2016 Toyota Tacoma: A Better Radio Knob Suggestion
by Dan Edmunds, Director of Vehicle Testing on May 24, 2016
It isn't perfect, but I generally like the EnTune touchscreen audio system in our 2016 Toyota Tacoma pickup. It's clearly better than the touchscreen systems that the Honda Pilot and Civic use, and one of the main reasons boils down to a feature that the Honda systems lack: physical volume and tune knobs.
But Toyota's knobs are smallish, a bit slippery and — worst of all — they don't project far enough away from the touch-sensitive radio faceplate. In the course of using them your fingers skim the surface of the radio, which often leads to false contact with nearby touch-sensitive areas — especially when a moving car is jostling around. On the volume side, you might accidentally trip the number-six preset. On the tuning side, you'll trigger the fader and balance sub-menu.
This weekend I had an idea that's more of a proof-of-concept design change proposal than a permanent solution. It's a suggestion I'd give to the Toyota radio design team if I ever got five minutes of their time. And there's much to be gained because this is not just a Tacoma issue. Our Prius and Mirai have the same knobs, along with every single current Toyota that's fitted with the EnTune touchscreen audio system.

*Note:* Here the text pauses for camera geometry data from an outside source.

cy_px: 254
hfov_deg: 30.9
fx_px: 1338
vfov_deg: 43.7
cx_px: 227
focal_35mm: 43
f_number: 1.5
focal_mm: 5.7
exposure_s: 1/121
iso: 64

As you may know, radio knobs usually come off by applying firm and steady pressure, a reversal of how they were installed at the factory to begin with. My plan was simple and probably obvious: pop them free and pull them a bit farther away from the radio faceplate to see it that made any difference.
There was a strong detent to overcome, but after a bit of uncertain wincing I got them moving without breaking anything. As I'd hoped, they're indexed to a stem that extends from the radio and engages the knobs for something like a half-inch. I had room to experiment.

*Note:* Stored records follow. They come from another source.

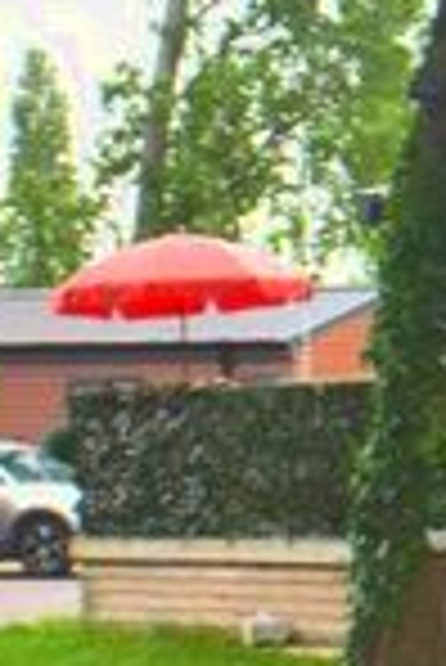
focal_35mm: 156
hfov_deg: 7.4
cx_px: 1473
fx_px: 2892
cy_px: 331
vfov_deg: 13.2
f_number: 10
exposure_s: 1/200
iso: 400
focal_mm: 22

The sweet spot seems to be somewhere between one-eighth and three-sixteenths of an inch (about 4 millimeters) farther out than the standard position. That may not sound like much but it results in a dramatic improvement.
The knobs are much easier to grab onto and use, and I almost no longer care that they're not knurled. Look at the reflection of my fingertips in the before and after pictures and you'll see they're no longer close to brushing up against the glass.

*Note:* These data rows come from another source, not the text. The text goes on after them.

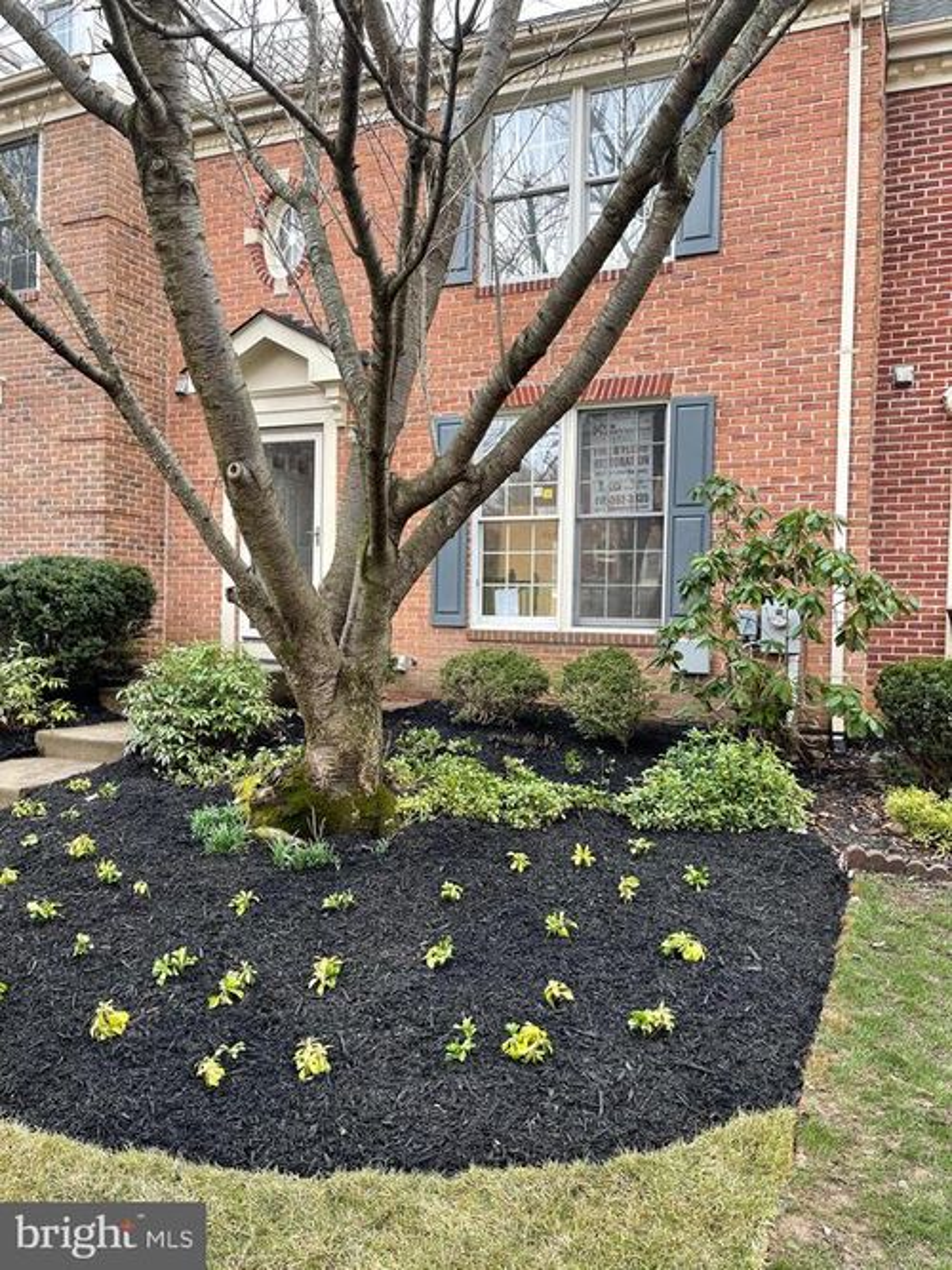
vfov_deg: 67.3
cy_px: 635
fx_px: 954
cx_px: 476
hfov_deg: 53.0
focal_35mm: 26
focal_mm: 5.1
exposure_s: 1/121
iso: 80
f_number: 1.6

As much as I'd like to, I can't really leave them like this. There's no detent to hold them in this altered position, so an enthusiastic car detailer could knock them free.
What Toyota needs to do is either make the knobs thicker or increase the length of the part that sticks out the back and engages the shaft. Better still, they should do a little of both and add 2 millimeters to each dimension.